* _Tasks to carry out_
a) List every street, avenue, or boulevard named in the Hillcrest neighborhood profile.
b) Reproduce word for word the passage of the Hillcrest neighborhood profile starting at "The Famous Hillcrest" and ending at "hope you enjoy!".
c) According to the Hillcrest neighborhood profile, which street borders Hillcrest to the East?

* _Extract provided_
+++

The Famous Hillcrest sign at 5th & University Avenues

This is the first installment of the Entertainer’s “Neighborhood Project”, where we profile different communities around San Diego County. Our goal is to inform readers of the rich history of these neighborhoods and to explore some of the landmarks, shops, famous eateries and hangouts that have come to define the community over the years. Contributor Rae McCormack and photographer Katie Fisher went to Hillcrest to capture the scene, with more of Katie’s photographs posted here. We hope you enjoy!

Located between Balboa Park and Washington Street and bordered by Park Boulevard to the East and First Street to the West, Hillcrest is the hip, kitschy section of uptown with a bustling nightlife and lots of great restaurants.

University Avenue bisects the heart of Hillcrest

University Avenue bisects the heart of Hillcrest (Photo - Katie Fisher)

+++

* _Dataset extract_
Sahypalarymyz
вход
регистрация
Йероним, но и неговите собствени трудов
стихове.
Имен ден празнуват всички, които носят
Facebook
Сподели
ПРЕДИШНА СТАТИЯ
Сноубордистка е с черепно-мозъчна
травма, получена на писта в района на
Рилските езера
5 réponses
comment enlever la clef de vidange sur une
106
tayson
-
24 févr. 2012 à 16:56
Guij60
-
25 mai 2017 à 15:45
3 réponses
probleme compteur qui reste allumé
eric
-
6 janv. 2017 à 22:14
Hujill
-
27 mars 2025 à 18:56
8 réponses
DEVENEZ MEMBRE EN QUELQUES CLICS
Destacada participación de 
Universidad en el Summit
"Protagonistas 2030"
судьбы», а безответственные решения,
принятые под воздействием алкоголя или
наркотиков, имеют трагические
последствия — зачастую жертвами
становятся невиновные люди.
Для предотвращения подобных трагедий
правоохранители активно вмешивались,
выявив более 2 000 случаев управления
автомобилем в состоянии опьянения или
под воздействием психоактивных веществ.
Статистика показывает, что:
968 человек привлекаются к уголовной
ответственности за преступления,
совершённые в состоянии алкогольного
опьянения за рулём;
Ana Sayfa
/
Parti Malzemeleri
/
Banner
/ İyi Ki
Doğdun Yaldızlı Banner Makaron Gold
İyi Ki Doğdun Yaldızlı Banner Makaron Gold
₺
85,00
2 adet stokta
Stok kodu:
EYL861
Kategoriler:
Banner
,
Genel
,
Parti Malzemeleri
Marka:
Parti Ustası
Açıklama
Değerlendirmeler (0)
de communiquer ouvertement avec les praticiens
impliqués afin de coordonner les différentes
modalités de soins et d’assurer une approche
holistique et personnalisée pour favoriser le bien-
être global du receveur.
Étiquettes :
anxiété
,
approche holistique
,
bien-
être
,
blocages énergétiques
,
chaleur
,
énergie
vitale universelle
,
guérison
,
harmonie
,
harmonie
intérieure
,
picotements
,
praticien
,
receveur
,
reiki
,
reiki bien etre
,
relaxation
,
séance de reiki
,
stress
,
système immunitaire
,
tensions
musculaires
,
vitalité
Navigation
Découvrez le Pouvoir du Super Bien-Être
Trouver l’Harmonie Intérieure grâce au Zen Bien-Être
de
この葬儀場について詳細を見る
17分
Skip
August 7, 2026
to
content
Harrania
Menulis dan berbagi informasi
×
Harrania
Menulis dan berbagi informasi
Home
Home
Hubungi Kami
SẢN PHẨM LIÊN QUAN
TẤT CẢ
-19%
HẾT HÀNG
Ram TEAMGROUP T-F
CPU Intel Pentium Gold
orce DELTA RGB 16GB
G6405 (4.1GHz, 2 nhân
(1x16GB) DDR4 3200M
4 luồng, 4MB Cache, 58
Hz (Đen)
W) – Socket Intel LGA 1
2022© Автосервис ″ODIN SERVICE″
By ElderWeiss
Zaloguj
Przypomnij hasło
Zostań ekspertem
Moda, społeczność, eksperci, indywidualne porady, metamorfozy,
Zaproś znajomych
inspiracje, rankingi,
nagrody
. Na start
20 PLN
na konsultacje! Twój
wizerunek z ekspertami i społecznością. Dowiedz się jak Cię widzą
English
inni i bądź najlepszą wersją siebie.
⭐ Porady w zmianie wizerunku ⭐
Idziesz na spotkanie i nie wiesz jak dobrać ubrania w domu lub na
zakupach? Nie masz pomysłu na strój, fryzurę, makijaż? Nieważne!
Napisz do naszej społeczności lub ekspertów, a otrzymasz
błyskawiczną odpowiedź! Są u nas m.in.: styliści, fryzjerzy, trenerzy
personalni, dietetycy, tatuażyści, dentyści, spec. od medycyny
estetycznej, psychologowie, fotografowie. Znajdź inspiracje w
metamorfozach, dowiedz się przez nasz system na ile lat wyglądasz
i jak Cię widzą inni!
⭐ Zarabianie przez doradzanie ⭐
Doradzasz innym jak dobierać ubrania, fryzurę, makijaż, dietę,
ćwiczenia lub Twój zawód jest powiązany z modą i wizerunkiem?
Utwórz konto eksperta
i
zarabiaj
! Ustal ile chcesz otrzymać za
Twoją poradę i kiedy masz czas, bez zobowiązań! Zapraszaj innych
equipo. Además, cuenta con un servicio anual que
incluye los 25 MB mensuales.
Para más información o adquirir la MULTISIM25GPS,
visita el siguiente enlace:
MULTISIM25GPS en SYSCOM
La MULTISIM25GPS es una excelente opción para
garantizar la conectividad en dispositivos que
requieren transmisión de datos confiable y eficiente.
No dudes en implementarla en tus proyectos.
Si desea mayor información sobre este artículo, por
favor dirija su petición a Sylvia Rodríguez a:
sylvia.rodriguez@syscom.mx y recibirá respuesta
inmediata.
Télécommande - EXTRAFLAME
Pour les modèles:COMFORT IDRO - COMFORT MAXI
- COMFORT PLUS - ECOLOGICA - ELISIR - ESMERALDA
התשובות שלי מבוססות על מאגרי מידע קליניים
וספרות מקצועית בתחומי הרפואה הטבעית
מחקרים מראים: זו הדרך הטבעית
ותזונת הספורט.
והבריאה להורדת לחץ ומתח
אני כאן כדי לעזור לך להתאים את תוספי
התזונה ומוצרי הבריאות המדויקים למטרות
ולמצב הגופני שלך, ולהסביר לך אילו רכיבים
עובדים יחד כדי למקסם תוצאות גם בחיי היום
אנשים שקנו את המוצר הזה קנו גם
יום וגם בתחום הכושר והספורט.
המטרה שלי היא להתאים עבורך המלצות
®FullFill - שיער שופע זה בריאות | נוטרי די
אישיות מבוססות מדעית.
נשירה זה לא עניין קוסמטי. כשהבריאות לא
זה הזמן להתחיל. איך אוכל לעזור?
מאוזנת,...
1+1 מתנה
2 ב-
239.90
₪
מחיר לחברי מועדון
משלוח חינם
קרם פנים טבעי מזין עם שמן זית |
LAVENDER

+++

* _Exercise solutions_
a) 5th Avenue, University Avenue, Washington Street, Park Boulevard, First Street

b)
The Famous Hillcrest sign at 5th & University Avenues

This is the first installment of the Entertainer’s “Neighborhood Project”, where we profile different communities around San Diego County. Our goal is to inform readers of the rich history of these neighborhoods and to explore some of the landmarks, shops, famous eateries and hangouts that have come to define the community over the years. Contributor Rae McCormack and photographer Katie Fisher went to Hillcrest to capture the scene, with more of Katie’s photographs posted here. We hope you enjoy!

c) Park Boulevard